• _TASK TO COMPLETE_
What you produce should be an exact transcription of the data, minus any pictures.
━━ MATERIAL FOR THE TASK
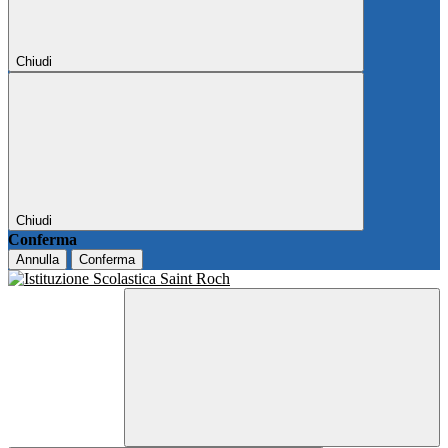
Chiudi
Chiudi
Conferma
Annulla
Conferma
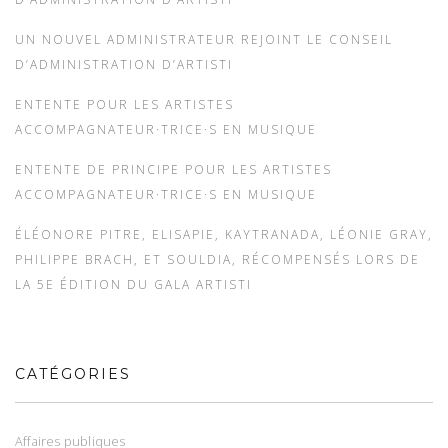
UN NOUVEL ADMINISTRATEUR REJOINT LE CONSEIL
D’ADMINISTRATION D’ARTISTI
ENTENTE POUR LES ARTISTES
ACCOMPAGNATEUR·TRICE·S EN MUSIQUE
ENTENTE DE PRINCIPE POUR LES ARTISTES
ACCOMPAGNATEUR·TRICE·S EN MUSIQUE
ÉLÉONORE PITRE, ELISAPIE, KAYTRANADA, LÉONIE GRAY,
PHILIPPE BRACH, ET SOULDIA, RÉCOMPENSÉS LORS DE
LA 5E ÉDITION DU GALA ARTISTI
CATÉGORIES
Affaires publiques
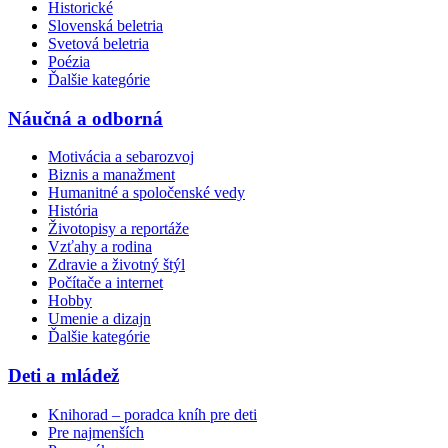
Historické
Slovenská beletria
Svetová beletria
Poézia
Ďalšie kategórie
Náučná a odborná
Motivácia a sebarozvoj
Biznis a manažment
Humanitné a spoločenské vedy
História
Životopisy a reportáže
Vzťahy a rodina
Zdravie a životný štýl
Počítače a internet
Hobby
Umenie a dizajn
Ďalšie kategórie
Deti a mládež
Knihorad – poradca kníh pre deti
Pre najmenších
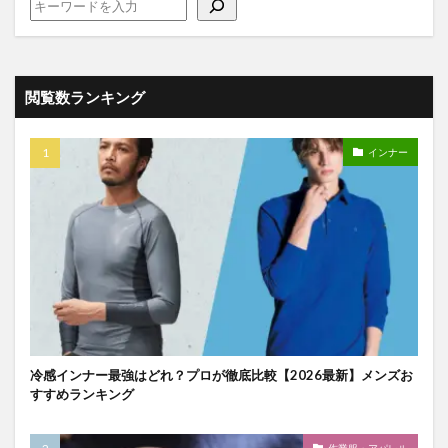
閲覧数ランキング
インナー
冷感インナー最強はどれ？プロが徹底比較【2026最新】メンズお
すすめランキング
作業服・アパレル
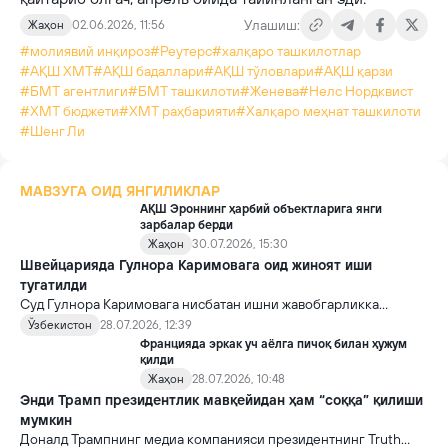
Улашиш:
Жаҳон
02.06.2026, 11:56
#молиявий инқироз
#Реутерс
#халқаро ташкилотлар
#АҚШ ХМТ
#АҚШ бадаллари
#АҚШ тўловлари
#АҚШ қарзи
#БМТ агентлиги
#БМТ ташкилоти
#Женева
#Нелс Нордквист
#ХМТ бюджети
#ХМТ раҳбарияти
#Халқаро меҳнат ташкилоти
#Шенг Ли
МАВЗУГА ОИД ЯНГИЛИКЛАР
АҚШ Эроннинг ҳарбий объектларига янги
зарбалар берди
Жаҳон
30.07.2026, 15:30
Швейцарияда Гулнора Каримовага оид жиноят иши
тугатилди
Суд Гулнора Каримовага нисбатан ишни жавобгарликка
тортиш муддати билан боғлиқ сабабларга кўра тугатди. Шу
Ўзбекистон
28.07.2026, 12:39
билан бирга, Lombard Odier банки пул ювишнинг олдини
Францияда эркак уч аёлга пичоқ билан ҳужум
олмагани учун миллионлаб франк жаримага тортилди.
қилди
Жаҳон
28.07.2026, 10:48
Энди Трамп президентлик мавқейидан ҳам “соққа” қилиши
мумкин
Доналд Трампнинг медиа компанияси президентнинг Truth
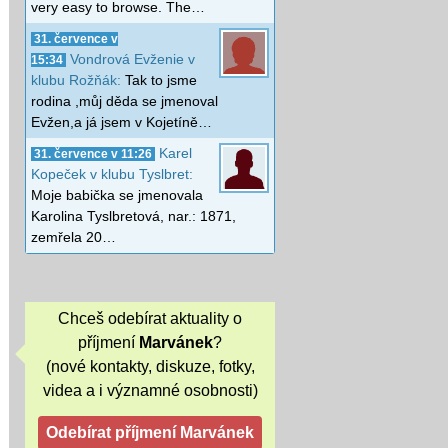
very easy to browse. The…
31. července v
Vondrová Evženie v
15:34
klubu Rožňák:
Tak to jsme
rodina ,můj děda se jmenoval
Evžen,a já jsem v Kojetíně…
Karel
31. července v 11:26
Kopeček v klubu Tyslbret:
Moje babička se jmenovala
Karolina Tyslbretová, nar.: 1871,
zemřela 20…
Chceš odebírat aktuality o
příjmení
Marvánek
?
(nové kontakty, diskuze, fotky,
videa a i významné osobnosti)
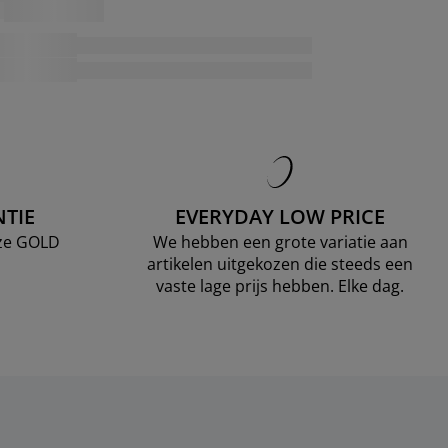
TIE
EVERYDAY LOW PRICE
nze GOLD
We hebben een grote variatie aan
artikelen uitgekozen die steeds een
vaste lage prijs hebben. Elke dag.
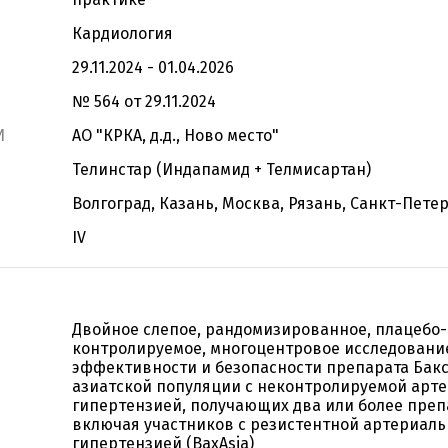
Кардиология
29.11.2024 - 01.04.2026
№ 564 от 29.11.2024
И
АО "КРКА, д.д., Ново место"
Телинстар (Индапамид + Телмисартан)
Волгоград, Казань, Москва, Рязань, Санкт-Пете
IV
Двойное слепое, рандомизированное, плацебо-
контролируемое, многоцентровое исследовани
эффективности и безопасности препарата Бакс
азиатской популяции с неконтролируемой арт
гипертензией, получающих два или более преп
включая участников с резистентной артериал
гипертензией (BaxAsia)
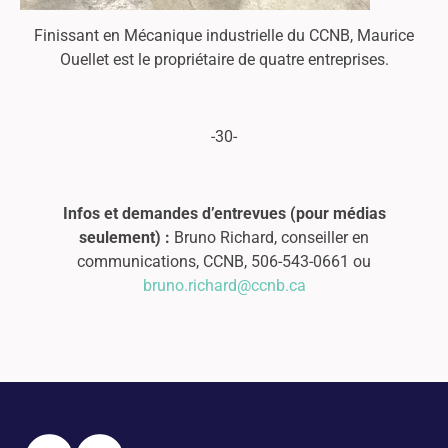
Finissant en Mécanique industrielle du CCNB, Maurice
Ouellet est le propriétaire de quatre entreprises.
-30-
Infos et demandes d’entrevues (pour médias
seulement) :
Bruno Richard, conseiller en
communications, CCNB, 506-543-0661 ou
bruno.richard@ccnb.ca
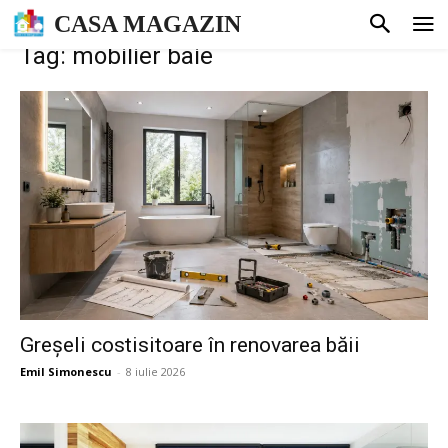
CASA MAGAZIN
Tag: mobilier baie
Greșeli costisitoare în renovarea băii
Emil Simonescu
-
8 iulie 2026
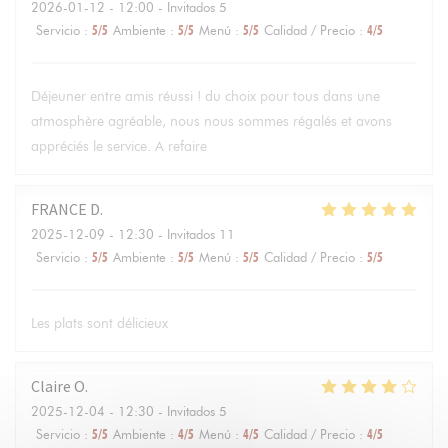
2026-01-12
- 12:00 - Invitados 5
Servicio
:
5
/5
Ambiente
:
5
/5
Menú
:
5
/5
Calidad / Precio
:
4
/5
Déjeuner entre amis réussi ! du choix pour tous dans une
atmosphère agréable, nous nous sommes régalés et avons
appréciés le service. A refaire
FRANCE
D
2025-12-09
- 12:30 - Invitados 11
Servicio
:
5
/5
Ambiente
:
5
/5
Menú
:
5
/5
Calidad / Precio
:
5
/5
Les plats sont délicieux
Claire
O
2025-12-04
- 12:30 - Invitados 5
Servicio
:
5
/5
Ambiente
:
4
/5
Menú
:
4
/5
Calidad / Precio
:
4
/5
━━━━
• _TASK ANSWER_
Chiudi
Chiudi
Conferma
Annulla
Conferma
UN NOUVEL ADMINISTRATEUR REJOINT LE CONSEIL
D’ADMINISTRATION D’ARTISTI
ENTENTE POUR LES ARTISTES
ACCOMPAGNATEUR·TRICE·S EN MUSIQUE
ENTENTE DE PRINCIPE POUR LES ARTISTES
ACCOMPAGNATEUR·TRICE·S EN MUSIQUE
ÉLÉONORE PITRE, ELISAPIE, KAYTRANADA, LÉONIE GRAY,
PHILIPPE BRACH, ET SOULDIA, RÉCOMPENSÉS LORS DE
LA 5E ÉDITION DU GALA ARTISTI
CATÉGORIES
Affaires publiques
Historické
Slovenská beletria
Svetová beletria
Poézia
Ďalšie kategórie
Náučná a odborná
Motivácia a sebarozvoj
Biznis a manažment
Humanitné a spoločenské vedy
História
Životopisy a reportáže
Vzťahy a rodina
Zdravie a životný štýl
Počítače a internet
Hobby
Umenie a dizajn
Ďalšie kategórie
Deti a mládež
Knihorad – poradca kníh pre deti
Pre najmenších
閲覧数ランキング
インナー
冷感インナー最強はどれ？プロが徹底比較【2026最新】メンズお
すすめランキング
作業服・アパレル
Улашиш:
Жаҳон
02.06.2026, 11:56
#молиявий инқироз
#Реутерс
#халқаро ташкилотлар
#АҚШ ХМТ
#АҚШ бадаллари
#АҚШ тўловлари
#АҚШ қарзи
#БМТ агентлиги
#БМТ ташкилоти
#Женева
#Нелс Нордквист
#ХМТ бюджети
#ХМТ раҳбарияти
#Халқаро меҳнат ташкилоти
#Шенг Ли
МАВЗУГА ОИД ЯНГИЛИКЛАР
АҚШ Эроннинг ҳарбий объектларига янги
зарбалар берди
Жаҳон
30.07.2026, 15:30
Швейцарияда Гулнора Каримовага оид жиноят иши
тугатилди
Суд Гулнора Каримовага нисбатан ишни жавобгарликка
тортиш муддати билан боғлиқ сабабларга кўра тугатди. Шу
Ўзбекистон
28.07.2026, 12:39
билан бирга, Lombard Odier банки пул ювишнинг олдини
Францияда эркак уч аёлга пичоқ билан ҳужум
олмагани учун миллионлаб франк жаримага тортилди.
қилди
Жаҳон
28.07.2026, 10:48
Энди Трамп президентлик мавқейидан ҳам “соққа” қилиши
мумкин
Доналд Трампнинг медиа компанияси президентнинг Truth
very easy to browse. The…
31. července v
Vondrová Evženie v
15:34
klubu Rožňák:
Tak to jsme
rodina ,můj děda se jmenoval
Evžen,a já jsem v Kojetíně…
Karel
31. července v 11:26
Kopeček v klubu Tyslbret:
Moje babička se jmenovala
Karolina Tyslbretová, nar.: 1871,
zemřela 20…
Chceš odebírat aktuality o
příjmení
Marvánek
?
(nové kontakty, diskuze, fotky,
videa a i významné osobnosti)
TIE
EVERYDAY LOW PRICE
nze GOLD
We hebben een grote variatie aan
artikelen uitgekozen die steeds een
vaste lage prijs hebben. Elke dag.
Кардиология
29.11.2024 - 01.04.2026
№ 564 от 29.11.2024
И
АО "КРКА, д.д., Ново место"
Телинстар (Индапамид + Телмисартан)
Волгоград, Казань, Москва, Рязань, Санкт-Пете
IV
Двойное слепое, рандомизированное, плацебо-
контролируемое, многоцентровое исследовани
эффективности и безопасности препарата Бакс
азиатской популяции с неконтролируемой арт
гипертензией, получающих два или более преп
включая участников с резистентной артериал
гипертензией (BaxAsia)
Finissant en Mécanique industrielle du CCNB, Maurice
Ouellet est le propriétaire de quatre entreprises.
-30-
Infos et demandes d’entrevues (pour médias
seulement) :
Bruno Richard, conseiller en
communications, CCNB, 506-543-0661 ou
bruno.richard@ccnb.ca
CASA MAGAZIN
Tag: mobilier baie
Greșeli costisitoare în renovarea băii
Emil Simonescu
-
8 iulie 2026
2026-01-12
- 12:00 - Invitados 5
Servicio
:
5
/5
Ambiente
:
5
/5
Menú
:
5
/5
Calidad / Precio
:
4
/5
Déjeuner entre amis réussi ! du choix pour tous dans une
atmosphère agréable, nous nous sommes régalés et avons
appréciés le service. A refaire
FRANCE
D
2025-12-09
- 12:30 - Invitados 11
Servicio
:
5
/5
Ambiente
:
5
/5
Menú
:
5
/5
Calidad / Precio
:
5
/5
Les plats sont délicieux
Claire
O
2025-12-04
- 12:30 - Invitados 5
Servicio
:
5
/5
Ambiente
:
4
/5
Menú
:
4
/5
Calidad / Precio
:
4
/5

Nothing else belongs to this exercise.